ACCC consults on “competitive detriment” areas
The Australian Competition and Consumer Commission (ACCC) is asking small businesses for their opinions in determining priority areas for compliance and enforcement for 2022.
The ACCC has released a stakeholder consultation survey as part of an annual review of its Compliance and Enforcement Priorities.
The policy sets out the ACCC’s “priority areas” and lists primary factors the ACCC will take into account when deciding to pursue matters. This year’s priorities have been dominated by concerns in the travel, events and tourism industries as a result of COVID-19.
Given the major movements in the brewing industry in recent years, including last year’s takeover of Carlton & United Breweries by Asahi Beverages, and more recently, the proposed acquisition of Stone & Wood parent company Fermentum by Lion, the movements of the ACCC are particularly of interest to the brewing industry.
The ACCC said that feedback from small businesses is “invaluable” in this process, and is asking them to help identify issues that might be causing small business harm or “competitive detriment” to help draft its 2022 Compliance and Enforcement Policy.
The consultation comes in the wake of movements by the ACCC chair Rod Sims to obtain greater powers for the competition watchdog, which could affect any future mergers and acquisitions in the brewing industry and beyond.
In a speech made recently Sims said that the Australian approach to merger control is “out of step” with international regimes.
He highlighted that many markets are dominated by a small number of providers, including supermarkets, banking and telecommunications. It is also the case with the brewing industry, with the IBA calling it an oligopoly, with Lion, CUB and now Endeavour Group as Australia’s major beer suppliers.
Sims argued that as a result of this environment, customers are paying more than they should for a wide range of goods and services.

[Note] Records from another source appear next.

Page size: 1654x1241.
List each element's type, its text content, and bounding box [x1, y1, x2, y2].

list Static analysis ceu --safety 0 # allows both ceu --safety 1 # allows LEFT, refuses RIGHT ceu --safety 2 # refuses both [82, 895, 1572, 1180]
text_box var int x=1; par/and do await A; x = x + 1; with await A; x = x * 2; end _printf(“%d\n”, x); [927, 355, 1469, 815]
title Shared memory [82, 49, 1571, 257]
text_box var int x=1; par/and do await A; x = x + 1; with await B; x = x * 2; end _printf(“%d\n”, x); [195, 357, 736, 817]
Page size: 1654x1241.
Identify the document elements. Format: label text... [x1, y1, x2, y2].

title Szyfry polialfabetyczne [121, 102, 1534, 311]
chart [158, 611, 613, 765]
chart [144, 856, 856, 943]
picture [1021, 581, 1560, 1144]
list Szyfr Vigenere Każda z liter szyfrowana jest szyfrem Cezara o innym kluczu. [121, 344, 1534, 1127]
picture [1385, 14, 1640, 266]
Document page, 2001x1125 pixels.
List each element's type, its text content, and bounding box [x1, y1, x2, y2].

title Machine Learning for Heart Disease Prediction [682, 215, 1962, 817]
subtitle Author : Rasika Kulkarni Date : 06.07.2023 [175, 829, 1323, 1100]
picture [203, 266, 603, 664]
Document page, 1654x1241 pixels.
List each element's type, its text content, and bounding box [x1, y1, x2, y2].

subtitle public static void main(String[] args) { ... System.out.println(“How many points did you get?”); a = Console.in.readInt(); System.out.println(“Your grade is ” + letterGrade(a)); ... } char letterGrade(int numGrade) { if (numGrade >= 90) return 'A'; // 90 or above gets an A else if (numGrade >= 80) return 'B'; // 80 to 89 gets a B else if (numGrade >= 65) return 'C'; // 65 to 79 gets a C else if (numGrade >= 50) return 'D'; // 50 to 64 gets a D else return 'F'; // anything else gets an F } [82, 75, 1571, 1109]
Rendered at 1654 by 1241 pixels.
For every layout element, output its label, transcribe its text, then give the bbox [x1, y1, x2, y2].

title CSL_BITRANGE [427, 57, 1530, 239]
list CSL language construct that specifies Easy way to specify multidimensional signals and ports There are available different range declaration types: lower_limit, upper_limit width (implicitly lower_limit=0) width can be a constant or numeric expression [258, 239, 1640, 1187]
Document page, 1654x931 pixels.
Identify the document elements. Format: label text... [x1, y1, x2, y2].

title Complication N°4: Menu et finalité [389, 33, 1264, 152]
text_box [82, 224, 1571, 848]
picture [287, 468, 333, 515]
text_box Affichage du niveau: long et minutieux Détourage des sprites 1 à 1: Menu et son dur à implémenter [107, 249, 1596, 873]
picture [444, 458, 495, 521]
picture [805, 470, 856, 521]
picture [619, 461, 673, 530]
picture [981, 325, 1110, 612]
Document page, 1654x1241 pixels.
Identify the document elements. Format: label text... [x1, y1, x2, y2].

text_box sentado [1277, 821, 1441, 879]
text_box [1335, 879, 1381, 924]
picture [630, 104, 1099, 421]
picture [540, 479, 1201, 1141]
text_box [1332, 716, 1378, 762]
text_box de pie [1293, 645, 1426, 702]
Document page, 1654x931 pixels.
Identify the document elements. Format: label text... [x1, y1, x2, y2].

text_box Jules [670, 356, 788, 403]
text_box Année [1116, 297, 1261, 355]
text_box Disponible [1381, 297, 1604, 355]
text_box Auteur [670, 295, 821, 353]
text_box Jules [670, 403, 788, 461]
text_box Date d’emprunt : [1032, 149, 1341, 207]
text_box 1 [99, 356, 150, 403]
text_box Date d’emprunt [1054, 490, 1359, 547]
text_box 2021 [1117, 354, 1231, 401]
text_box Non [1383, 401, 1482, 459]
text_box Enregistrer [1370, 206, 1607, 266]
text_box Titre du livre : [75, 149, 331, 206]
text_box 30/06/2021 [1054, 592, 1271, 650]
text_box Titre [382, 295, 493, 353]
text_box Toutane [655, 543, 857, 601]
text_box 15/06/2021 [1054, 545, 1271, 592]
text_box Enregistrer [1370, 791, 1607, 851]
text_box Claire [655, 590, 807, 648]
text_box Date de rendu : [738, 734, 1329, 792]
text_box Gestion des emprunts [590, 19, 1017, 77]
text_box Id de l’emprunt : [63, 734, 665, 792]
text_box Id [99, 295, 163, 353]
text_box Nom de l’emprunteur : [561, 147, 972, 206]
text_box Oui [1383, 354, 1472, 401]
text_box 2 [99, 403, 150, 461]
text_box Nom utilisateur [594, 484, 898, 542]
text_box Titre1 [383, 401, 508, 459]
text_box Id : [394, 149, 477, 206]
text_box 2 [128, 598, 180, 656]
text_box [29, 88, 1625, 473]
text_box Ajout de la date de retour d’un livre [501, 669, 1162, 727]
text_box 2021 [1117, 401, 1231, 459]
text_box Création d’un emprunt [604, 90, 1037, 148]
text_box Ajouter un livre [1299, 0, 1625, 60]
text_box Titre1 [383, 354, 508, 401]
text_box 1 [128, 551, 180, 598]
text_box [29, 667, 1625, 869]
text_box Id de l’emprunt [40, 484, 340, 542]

The ACCC chair said he would be pushing for ACCC clearance requirements for mergers, before they are announced. Currently mergers are announced and then sent to the ACCC, but the watchdog has no approval powers, it can only say that it does not oppose the merger, and then has to convince a Federal Court that it would result in a lessening of competition.
“We consider that the merger law should recognise that acquisitions of rivals made by firms with substantial market power in a market more likely result in economic harm,” Sims said.